What is expected: Pictures stay out of the copy. Everything else in the records must be repeated exactly.

Data:
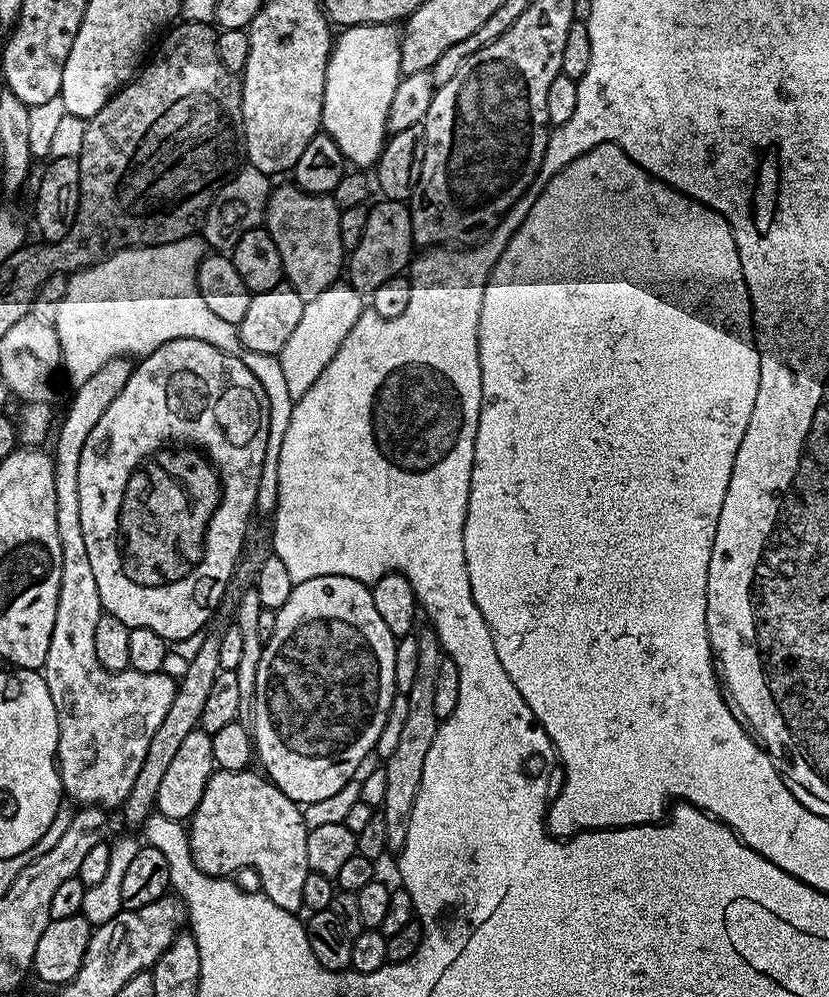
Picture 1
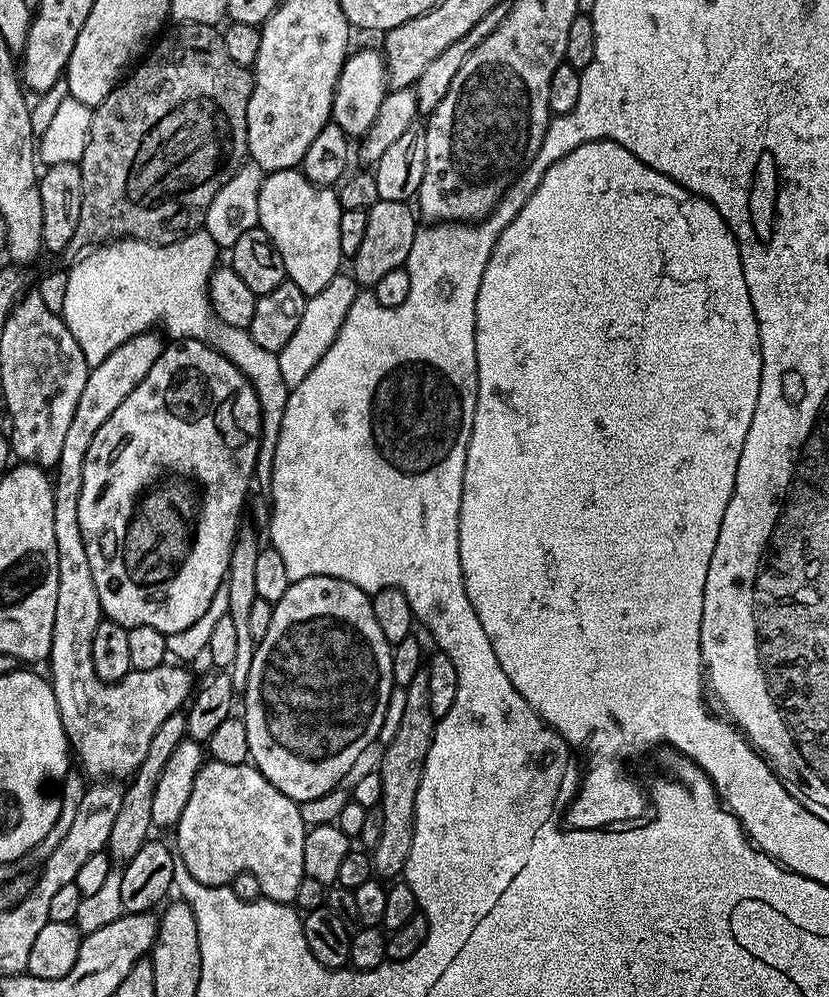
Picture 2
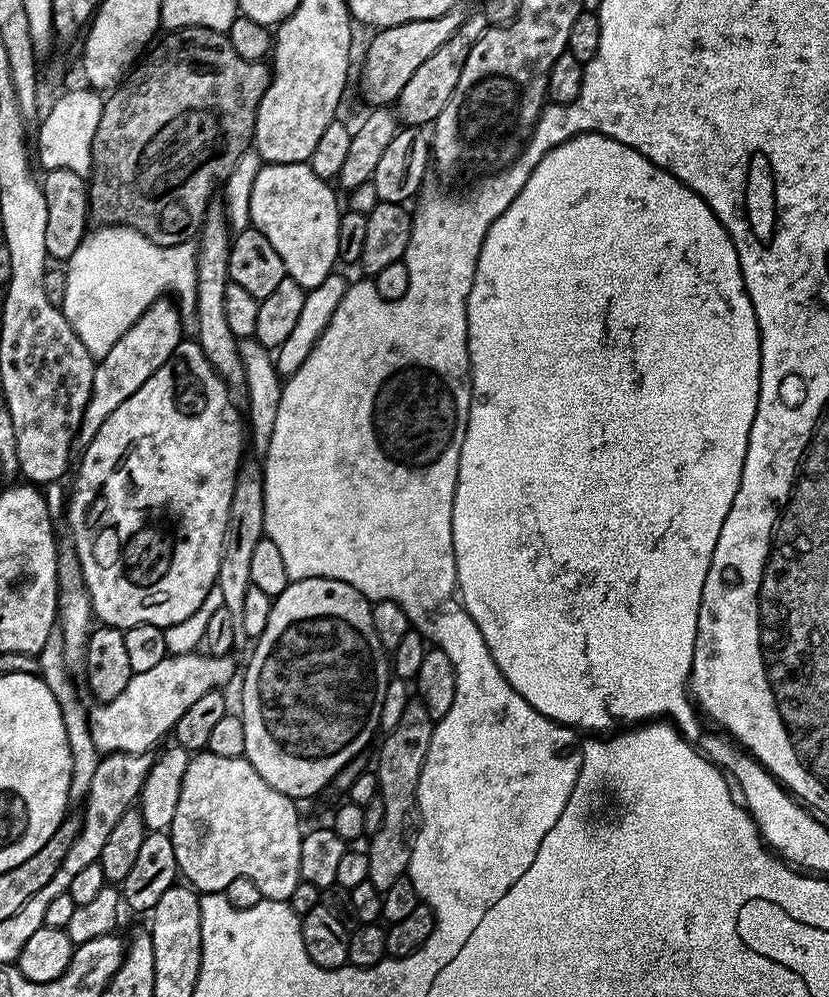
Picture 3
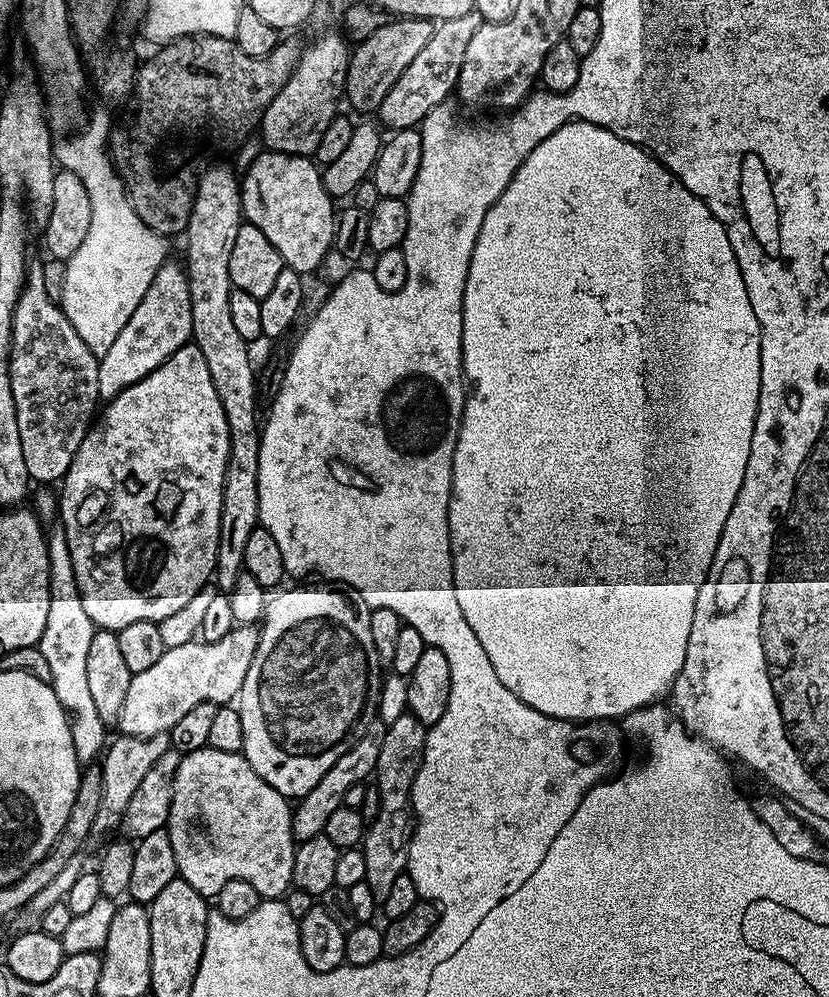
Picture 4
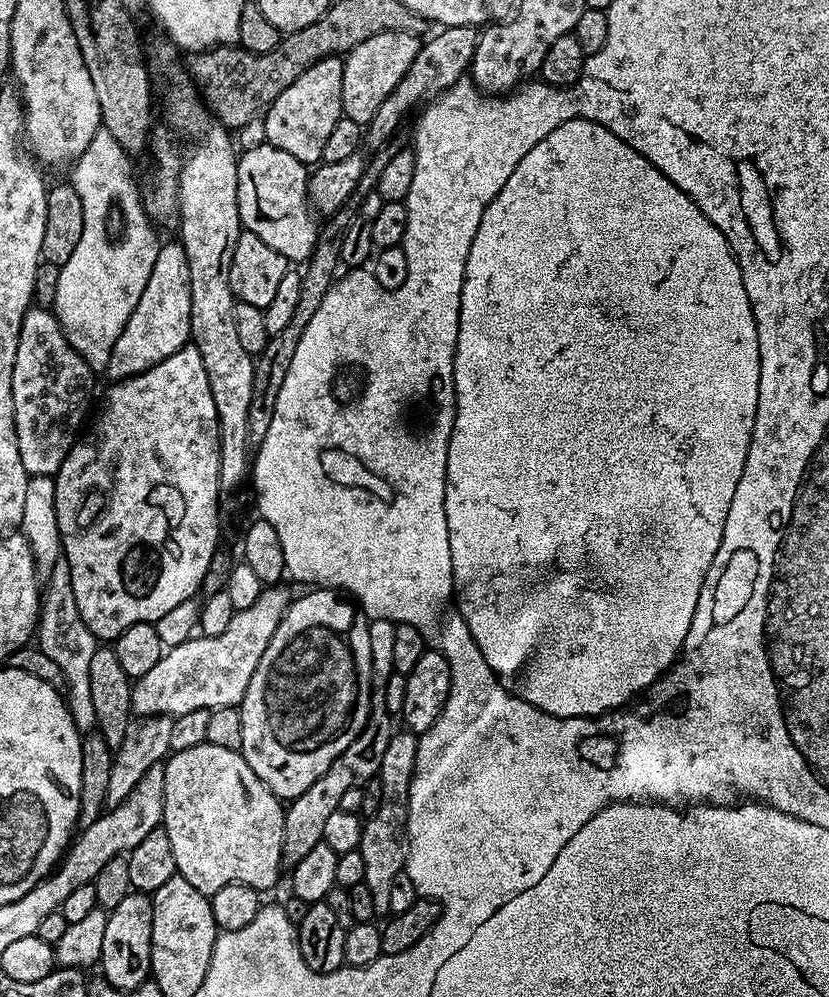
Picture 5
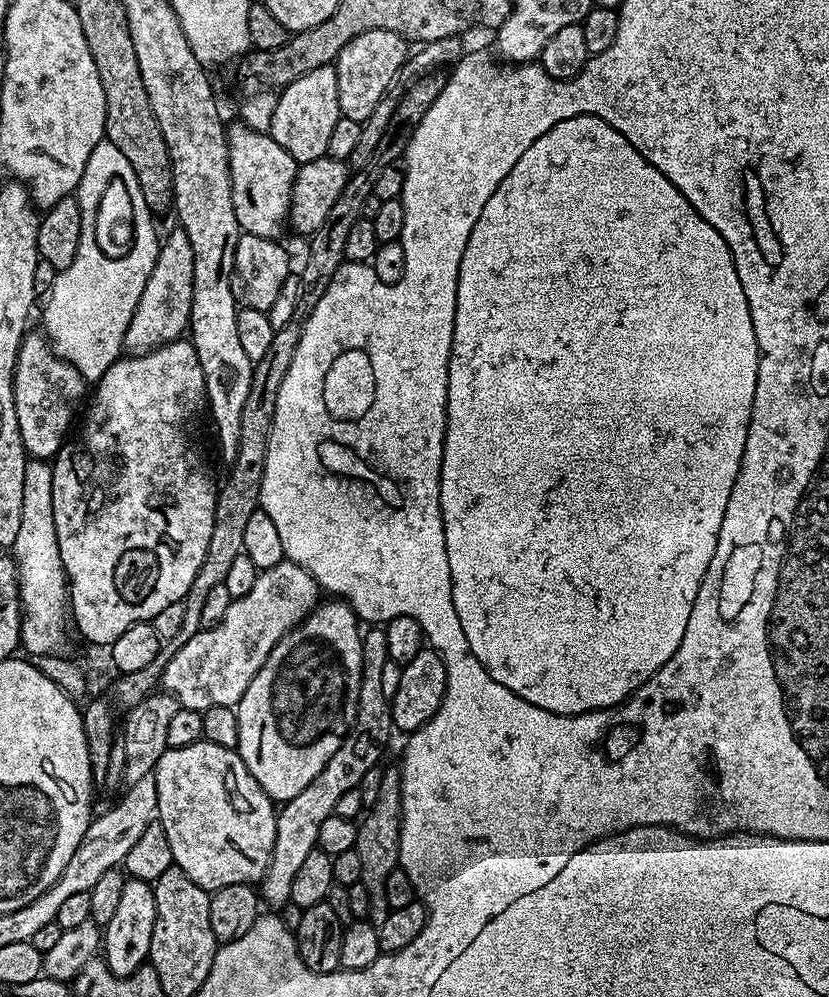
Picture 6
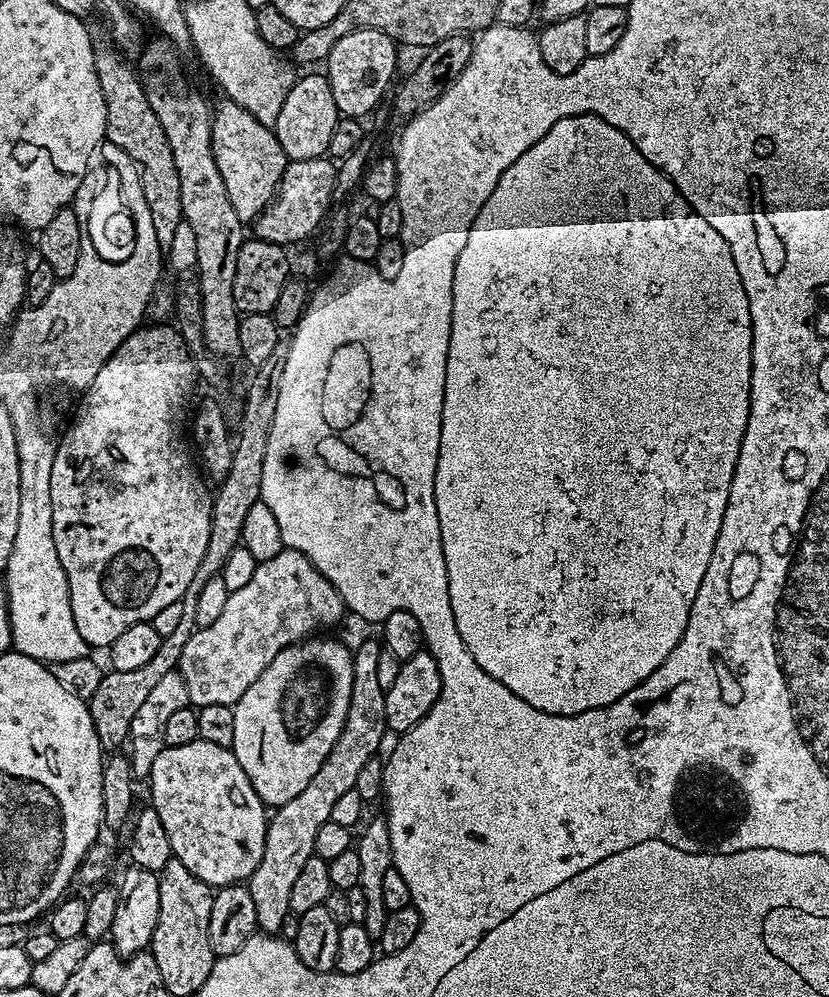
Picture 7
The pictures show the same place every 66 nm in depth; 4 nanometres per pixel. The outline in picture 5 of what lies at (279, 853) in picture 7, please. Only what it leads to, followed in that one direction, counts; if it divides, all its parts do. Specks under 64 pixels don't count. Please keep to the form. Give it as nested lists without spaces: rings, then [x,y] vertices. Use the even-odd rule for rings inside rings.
[[[372,618],[368,621],[368,629],[370,630],[370,666],[372,667],[372,705],[370,714],[366,718],[366,726],[362,734],[358,734],[358,738],[354,738],[354,742],[350,742],[350,746],[346,746],[346,750],[342,750],[338,758],[334,758],[330,770],[326,770],[326,774],[322,774],[322,778],[318,778],[318,782],[314,782],[310,790],[295,796],[285,807],[284,833],[282,834],[285,865],[291,866],[302,862],[302,857],[313,846],[318,846],[322,842],[324,825],[330,819],[330,814],[334,814],[334,810],[338,808],[342,794],[351,787],[363,786],[369,780],[379,777],[382,758],[386,755],[386,746],[390,746],[390,738],[394,731],[394,725],[392,725],[394,714],[386,710],[386,682],[394,666],[396,624],[391,620]]]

Solution to the problem:
Picture 1
Picture 2
Picture 3
Picture 4
Picture 5
Picture 6
Picture 7
The pictures show the same place every 66 nm in depth; 4 nanometres per pixel. The outline in picture 5 of what lies at (279, 853) in picture 7, please. Only what it leads to, followed in that one direction, counts; if it divides, all its parts do. Specks under 64 pixels don't count. Please keep to the form. Give it as nested lists without spaces: rings, then [x,y] vertices. Use the even-odd rule for rings inside rings.
[[[372,618],[368,621],[368,629],[370,630],[370,666],[372,667],[372,705],[370,714],[366,718],[366,726],[362,734],[358,734],[358,738],[354,738],[354,742],[350,742],[350,746],[346,746],[346,750],[342,750],[338,758],[334,758],[330,770],[326,770],[326,774],[322,774],[322,778],[318,778],[318,782],[314,782],[310,790],[295,796],[285,807],[284,833],[282,834],[285,865],[291,866],[302,862],[302,857],[313,846],[318,846],[322,842],[324,825],[330,819],[330,814],[334,814],[334,810],[338,808],[342,794],[351,787],[363,786],[369,780],[379,777],[382,758],[386,755],[386,746],[390,746],[390,738],[394,731],[394,725],[392,725],[394,714],[386,710],[386,682],[394,666],[396,624],[391,620]]]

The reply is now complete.